会社経営者M.T氏「腕時計を通じた個性を日々楽しんでいます」
若かりし頃、正規時計宝飾店カミネへの来店をきっかけに、機械式時計の魅力にのめりこんだM.T氏。
以来、全幅の信頼を寄せるカミネでの腕時計購入が毎月のルーティンとなり、その本数は58本を数える。
「自分なりのブームを楽しみながら収集しています。最近は、妻と時計を兼用するのがマイブーム。仲間ともかぶることもありませんし、会食などで個性を演出する手段としてはある意味究極。もちろん、大事な商談では控えめな時計をつけています」
そう話す氏の腕元を飾るのは、バゲットダイヤモンドがちりばめられたパテック フィリップの「アクアノート・ルーチェ・ハイジュエリー」。38.8㎜径という絶妙なサイズ感も相まって違和感は感じられない。
「ハズし技としてNBAの名選手シャキール・オニールとコラボしたオーデマ ピゲ ロイヤルオーク・オフショア クロノグラフもよく使うひとつです。背番号の“32”にちなんで3と2の数字位置が異なるのですが、実は家内の誕生日でもあるため大切にしています(笑)」
独自の審美眼から厳選されたM.T氏の個性派時計は、仕事と私用で、らしさを表現するための武器となっている。
M.T
1973年兵庫県生まれ。大学卒業後に起業し、製造業を営む。20代後半から時計収集を始め、幅広いジャンルに関心を寄せる時計愛好家。
カミネ代表取締役社長 上根 亨氏が愛用している個性派ウォッチとは?
上根代表が愛用する個性派ウォッチの1本として挙げたのは、昨年発表され、世界で7本のみ製造されるNAOYA HIDA & Co.のデビュー作『NH TYPE 1B』。
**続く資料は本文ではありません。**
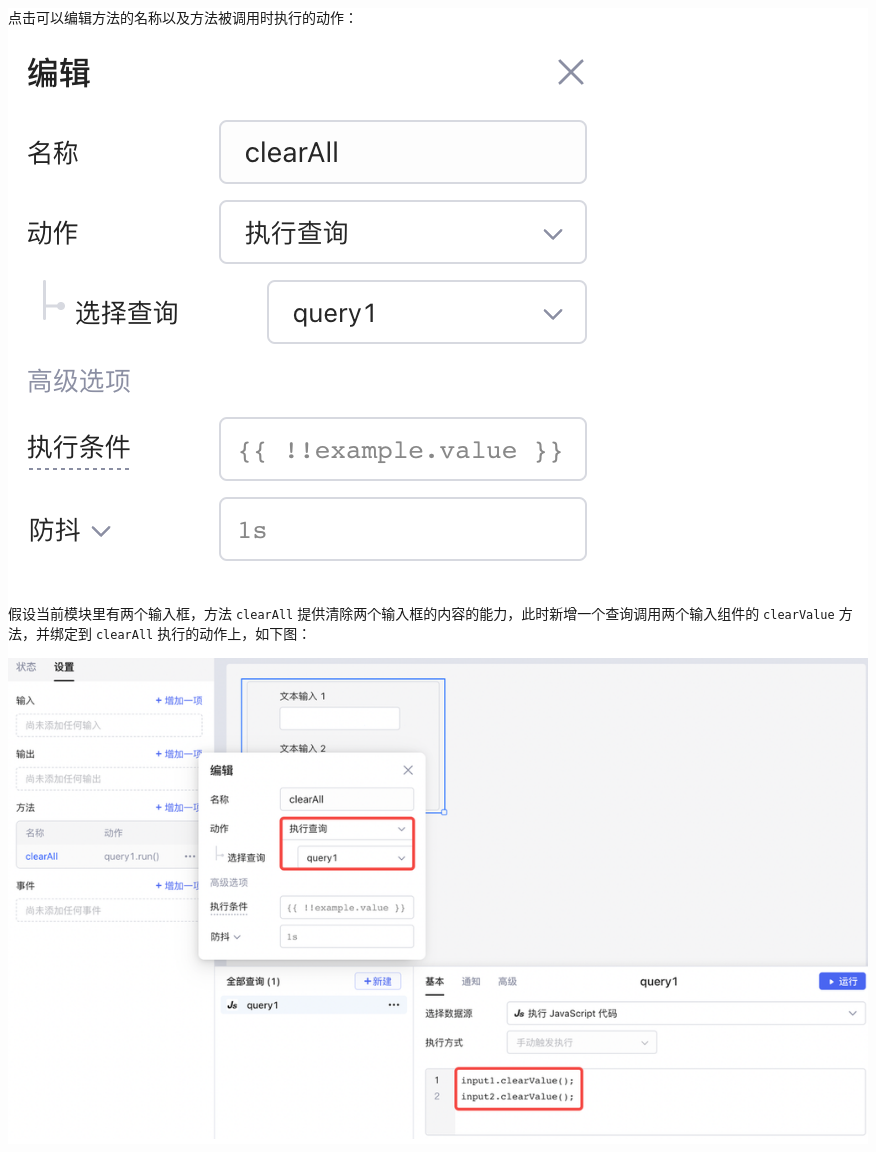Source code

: 点击可以编辑方法的名称以及方法被调用时执行的动作：

![](assets/14-20230810212301-i9gg585.png)

假设当前模块里有两个输入框，方法 `clearAll` 提供清除两个输入框的内容的能力，此时新增一个查询调用两个输入组件的 `clearValue` 方法，并绑定到 `clearAll` 执行的动作上，如下图：

![](assets/15-20230810212301-xgmdpuh.png)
「伝統的なスイス時計製造を奥深く知り尽くした飛田直哉氏が、日本が誇る世界最高水準の製作技術で完成させたタイムピース。世界中を見渡しても類を見ない独特の趣と完成に至るまでの妥協なきこだわりに惹かれました」
Toru Kamine
兵庫県生まれ。1906年創業の正規時計宝飾店カミネ4代目社長。神戸市内で6店舗を展開する。時計界の目利き的存在で、媒体出演も多数。